No More Blockchain Hype!
May 3, 2019
By: Dennis Ensing
I was always puzzled by the hype surrounding blockchain. I started my career as an accountant and now only reluctantly admit it as I have really enjoyed the twists since then. But in simple terms, blockchain is nothing more than a very evolved accounting system. A more technical explanation is that it was created (around a decade ago) as the public, distributed ledger for the bitcoin cryptocurrency. An evolved accounting system in my opinion because instead of just the old double-entry checks and balances, it provided for the third, secure entry. But, built on fundamental research in cryptography, distributed data, distributed computing, game theory and other advanced technologies, it is far more advanced.
The hype was the realization that its original objective of supporting bitcoin was chump change compared to its disruptive potential to the global financial system. Now, with that transformative power well established, together with the struggles to provide enough computer power to manage the distributed ledgers and digital assets, the hype is over.
In a recent CIO Journal article, Irving Wladawsky-Berger summarizes why.
First, pilots will soon go into production. Walmart recently wrapped up a pilot on the use of blockchain-based ledgers to manage the supply chain of food projects from farm to shelf.
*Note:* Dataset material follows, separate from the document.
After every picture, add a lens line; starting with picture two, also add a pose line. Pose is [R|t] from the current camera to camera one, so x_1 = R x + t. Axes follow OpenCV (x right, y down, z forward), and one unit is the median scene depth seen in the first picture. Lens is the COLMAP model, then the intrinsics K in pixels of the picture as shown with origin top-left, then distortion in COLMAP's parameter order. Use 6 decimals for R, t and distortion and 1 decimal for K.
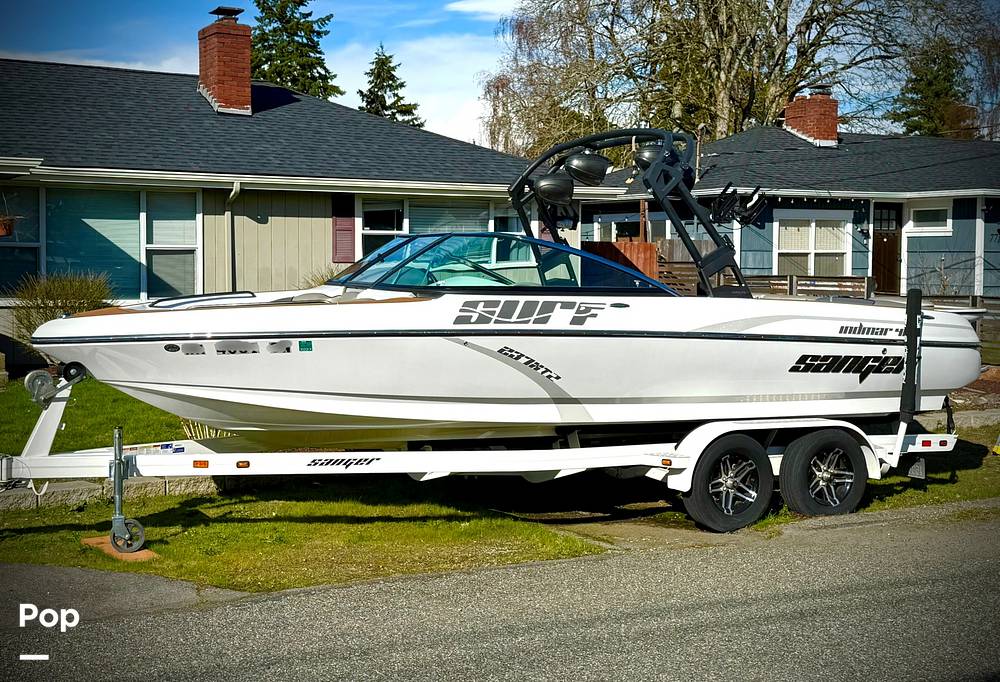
lens RADIAL K [[1373.1, 0, 486.8], [0, 1373.1, 318.1], [0, 0, 1]] dist [0.139854, 0.000000]
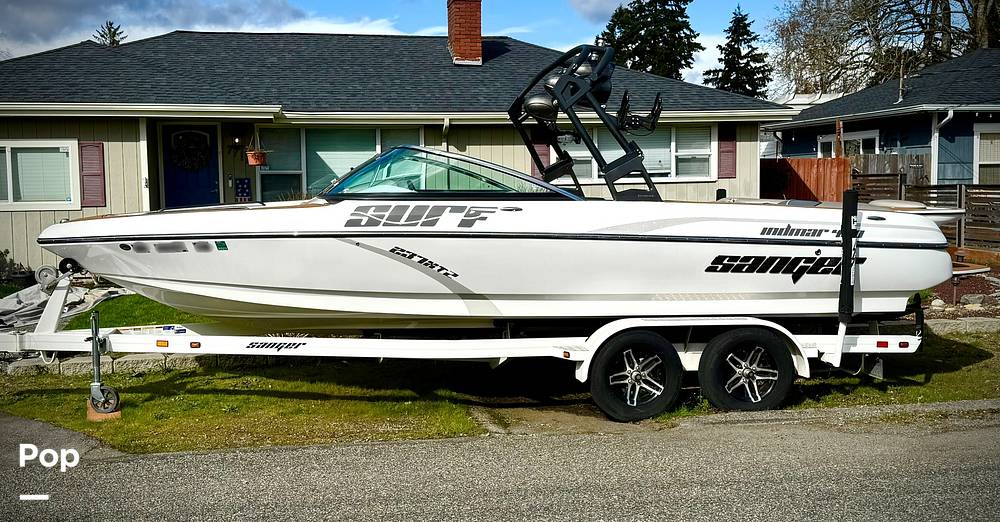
lens RADIAL K [[1069.6, 0, 477.3], [0, 1069.6, 258.4], [0, 0, 1]] dist [0.115122, 0.000000]
pose [[0.943834, 0.004380, -0.330392, 0.318584], [0.004074, 0.999682, 0.024892, 0.007799], [0.330396, -0.024840, 0.943516, 0.177501]]
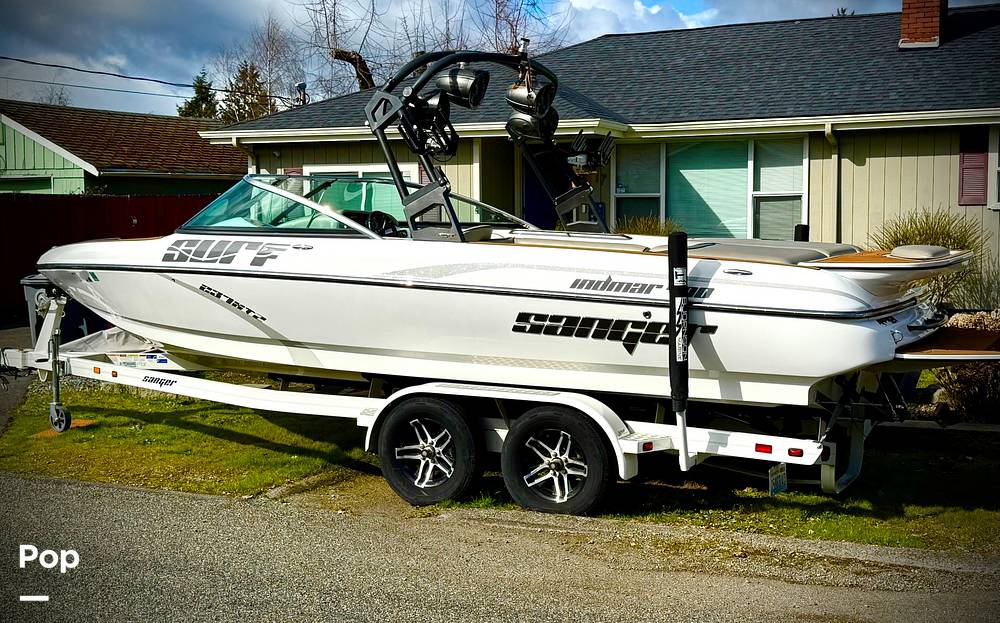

The article also mentions that two blockchain-based platforms will soon go into production to support the management and trading of digital assets.
Second, there are real-world smart applications now envisioned taking platforms beyond the management of distributed ledgers and digital assets. These applications are based on the concept of smart contract, that is, programs that are automatically executed when a set of pre-specified conditions are met. For example, a flight insurance policy that automatically pays out if a flight gets canceled is an example of a simple smart contract application. The power of blockchain’s tamper-proof system can feed the necessary trustworthy data.
Despite bitcoin’s lofty objective of being a universal currency, now a number of central banks are taking a serious look at embracing some of the technologies pioneered by bitcoin and launching state-backed digital currencies. Why? The shrinking role of cash in our increasingly digital economy; the potential to reduce the costs of managing and replacing physical banknotes; better security, privacy, and consumer protection; and the ability to better reach the hundreds of millions around the world who don’t have a bank account or access to financial services.
In hindsight, blockchain’s evolution has certainly confirmed our angel group’s reluctance to invest in any of the enabled applications that have come our way. Some may have fueled the disruption that is now well underway, but the path behind us is littered with thousands caught up in the hype.